WCS has made huge strides in protecting Indonesia’s coral reefs by working with key partners to formally establish more than 823,500 km2 of MPAs since the beginning of our work with Bloomberg Ocean Initiative.

Photo Credit: ©Eko Krisna

Under this project we are focusing primarily on three places:

  • In Taka Bonerate National Park, we continue to tackle a major threat to the park’s reefs – blast fishing – through a multi-faceted approach aimed at prevention, building compliance and public awareness, empowering the local government, and improving detection of illegal fishing through field technology.
  • In another national park, Karimunjawa, WCS is working with the National Park Authority to create sustainable reef tourism guidelines and practices to help local tourism operators protect the ecosystems that they depend on.
  • In Aceh, WCS works hand-in-hand with traditional “Panglima Laot” leaders to implement community-centric marine protection laws and to support local leaders to manage fishing activity in their territories.

Tanzania & Kenya

WCS works along the coast of Eastern Africa to conserve critical marine habitat and species through marine protected Area (MPA) governance, sustainable small-scale fisheries work, and working with communities to build greater knowledge and awareness around key threats facing their fisheries. To protect a globally-important marine climate refuge in the region, the local team has built strong partnerships with marine government institutions and coastal communities. WCS scientists confirmed the presence of a globally important marine climate stronghold on the border of Tanzania and Kenya, and WCS is now facilitating the creation of new MPA management plans, and Marine Spatial Planning, across that trans-boundary conservation area. These plans will be a critical tool to ensure MPAs are effectively managed and incorporate measurable marine conservation targets for what will be the first time in Tanzania.
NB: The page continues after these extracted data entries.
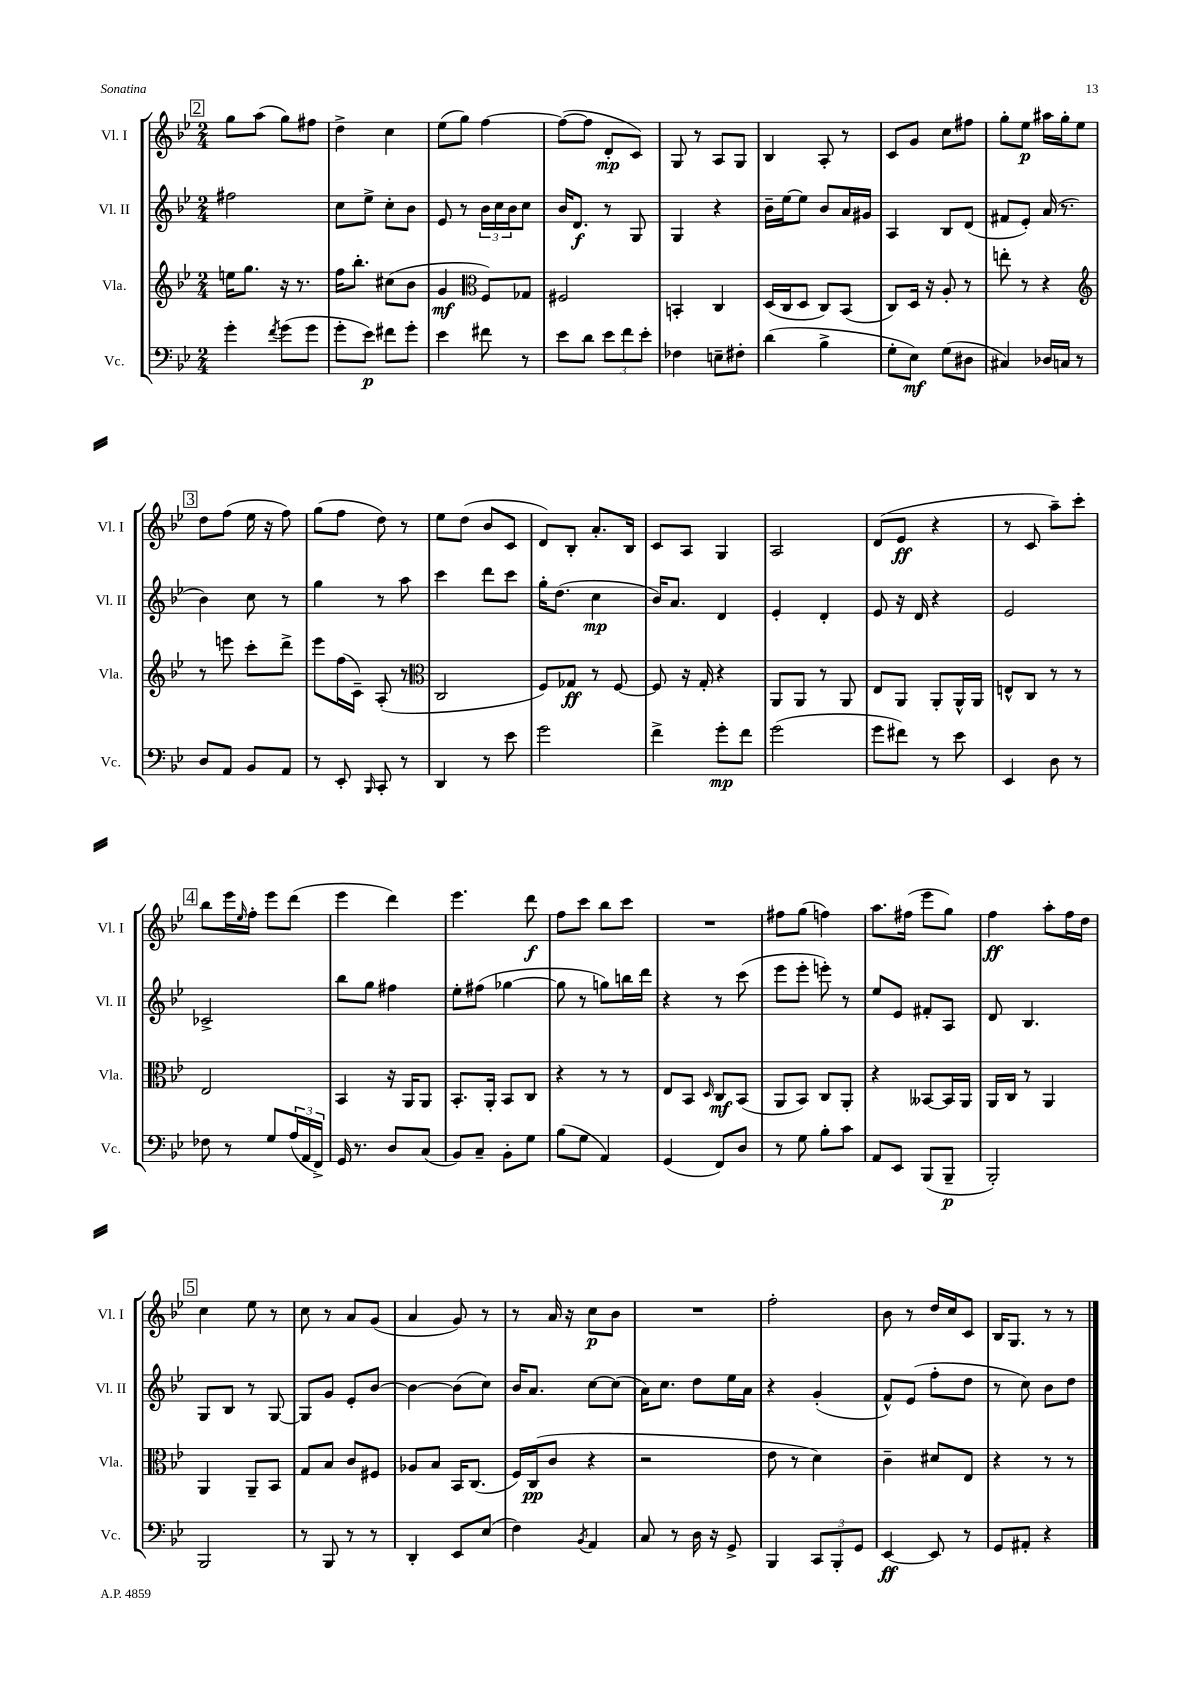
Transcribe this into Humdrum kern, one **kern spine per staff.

**kern	**kern	**kern	**kern
*staff4	*staff3	*staff2	*staff1
*clefF4	*clefG2	*clefG2	*clefG2
*k[b-e-]	*k[b-e-]	*k[b-e-]	*k[b-e-]
*M2/4	*M2/4	*M2/4	*M2/4
4g'	16ee	2ff#	8gg
.	8.gg	.	.
.	.	.	(8aa
8qf	.	.	.
(8g	16r	.	8gg)
.	8.r	.	.
8g	.	.	8ff#
=	=	=	=
8g'	16ff	8cc	4dd^
.	8.bb-'	.	.
8e-)	.	8ee-^	.
8f#	(8cc#	8cc'	4cc
8g'	8b-	8b-	.
=	=	=	=
4e-	4g	8e-	(8ee-
.	.	8r	8gg)
*	*clefC3	*	*
8f#	8F)	24b-	[4ff
.	.	24cc	.
.	.	24b-	.
8r	8G-	8cc	.
=	=	=	=
8e-	2F#	16b-	(8ff_
.	.	8.d	.
8d	.	.	8ff]
12e-	.	8r	8d'
12f	.	.	.
.	.	8G	8c)
12e-'	.	.	.
=	=	=	=
4F-	4BB'	4G	8G
.	.	.	8r
8E~	4C	4r	8A
8F#'	.	.	8G
=	=	=	=
(4d	(16D	16b-~	4B-
.	16C	[16ee-	.
.	8D	8ee-]	.
4B-^	8C)	8b-	8A'
.	(8BB-	16a	8r
.	.	16g#	.
=	=	=	=
8G'	8C)	4A	8c
8E-)	16D	.	8g
.	16r	.	.
(8G	8A'	8B-	8cc
8D#	8r	(8d	8ff#
=	=	=	=
4C#)	8ee'	8f#	8gg'
.	8r	8e-')	8ee-
16D-	4r	(16a	16aa#
16C	.	8.r	16gg'
8r	.	.	8ee-
=	=	=	=
*	*clefG2	*	*
8D	8r	4b-)	8dd
8AA	8eee	.	(8ff
8BB-	8ccc'	8cc	16ee-
.	.	.	16r
8AA	8ddd^	8r	8ff)
=	=	=	=
8r	8eee-	4gg	(8gg
8EE-'	(16ff	.	8ff
.	16c~)	.	.
16qqBBB-	.	.	.
8CC'	(8A'	8r	8dd)
8r	8r	8aa	8r
=	=	=	=
*	*clefC3	*	*
4DD	2C	4ccc	8ee-
.	.	.	(8dd
8r	.	8ddd	8b-
8e-	.	8ccc	8c
=	=	=	=
2g	8F)	16gg'	8d)
.	.	(8.dd	.
.	8G-	.	8B-'
.	8r	4cc	8.a'
.	[8F	.	.
.	.	.	16B-
=	=	=	=
4f^	8F]	16b-)	8c
.	.	8.a	.
.	16r	.	8A
.	16G'	.	.
8g'	4r	4d	4G
8f	.	.	.
=	=	=	=
(2g	8AA	4e-'	2A
.	8AA	.	.
.	8r	4d'	.
.	8AA	.	.
=	=	=	=
8g	8E-	8e-	(8d
8f#)	8AA	16r	8e-
.	.	16d	.
8r	8AA'	4r	4r
8e-	16AA^^	.	.
.	16AA	.	.
=	=	=	=
4EE-	8E^^	2e-	8r
.	8C	.	8c
8D	8r	.	8aa~)
8r	8r	.	8ccc'
=	=	=	=
8F-	2E-	2c-^	8bb-
8r	.	.	16eee-
.	.	.	16qqee-
.	.	.	16ff'
8G	.	.	8eee-
(24A	.	.	(8ddd
24AA	.	.	.
24FF^)	.	.	.
=	=	=	=
16GG	4BB-	8bb-	4eee-
8.r	.	.	.
.	.	8gg	.
8D	16r	4ff#	4ddd)
.	16AA	.	.
(8C	8AA	.	.
=	=	=	=
8BB-)	8.BB-'	8ee-'	4.eee-
8C~	.	(8ff#	.
.	16AA'	.	.
8BB-'	8BB-	[4gg-	.
8G	8C	.	8ddd
=	=	=	=
(8B-	4r	8gg-]	8ff
8G	.	8r	8ccc
4AA)	8r	8gg)	8bb-
.	8r	16bb	8ccc
.	.	16ddd	.
=	=	=	=
(4GG	8E-	4r	2r
.	8BB-	.	.
.	16qqD	.	.
8FF)	8C	8r	.
8D	(8BB-	(8ccc	.
=	=	=	=
8r	8AA	8eee-	8ff#
8G	8BB-)	8eee-'	(8gg
8B-'	8C	8eee')	4ff)
8c	8AA'	8r	.
=	=	=	=
8AA	4r	8ee-	8.aa
8EE-	.	8e-	.
.	.	.	(16ff#
(8BBB-	[8BB--	8f#'	8eee-
8BBB-~	16BB--]	8A	8gg)
.	16AA	.	.
=	=	=	=
2BBB-')	16AA	8d	4ff
.	16C	.	.
.	8r	4.B-	.
.	4AA	.	8aa'
.	.	.	16ff
.	.	.	16dd
=	=	=	=
2BBB-	4AA	8G	4cc
.	.	8B-	.
.	8AA~	8r	8ee-
.	8BB-	[8G	8r
=	=	=	=
8r	8G	8G]	8cc
8BBB-	8B-	8g	8r
8r	8c	8e-'	8a
8r	8F#	[8b-	(8g
=	=	=	=
4DD'	8A-	4b-_	4a
.	8B-	.	.
8EE-	16BB-	(8b-]	8g)
.	(8.C	.	.
(8E-	.	8cc)	8r
=	=	=	=
4F)	16F)	16b-	8r
.	(16C	8.a	.
.	8c	.	16a
.	.	.	16r
8qBB-	.	.	.
4AA	4r	[8cc	8cc
.	.	(8cc]	8b-
=	=	=	=
8C	2r	16a)	2r
.	.	8.cc	.
8r	.	.	.
16D	.	8dd	.
16r	.	.	.
8GG^	.	16ee-	.
.	.	16a	.
=	=	=	=
4BBB-	8e-	4r	2ff'
.	8r	.	.
12CC	4d)	(4g'	.
12BBB-'	.	.	.
12GG	.	.	.
=	=	=	=
[4EE-	4c~	8f^^)	8b-
.	.	(8e-	8r
8EE-]	8d#	8ff'	16dd
.	.	.	16cc
8r	8E-	8dd	8c
=	=	=	=
8GG	4r	8r	16B-
.	.	.	8.G
8AA#'	.	8cc)	.
4r	8r	8b-	8r
.	8r	8dd	8r
==	==	==	==
*-	*-	*-	*-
Similarly, we are continuing to build political support for new and expanded protected areas, including a large offshore MPA in Kenya’s Malindi-Watamu seascape.

Photo Credit: ©Erika Pineros

WCS is also playing a lead role in developing a new national framework for community-based fisheries management in Tanzania and will support rollout in two collaborative fisheries management areas (14 communities) as a model for this new framework.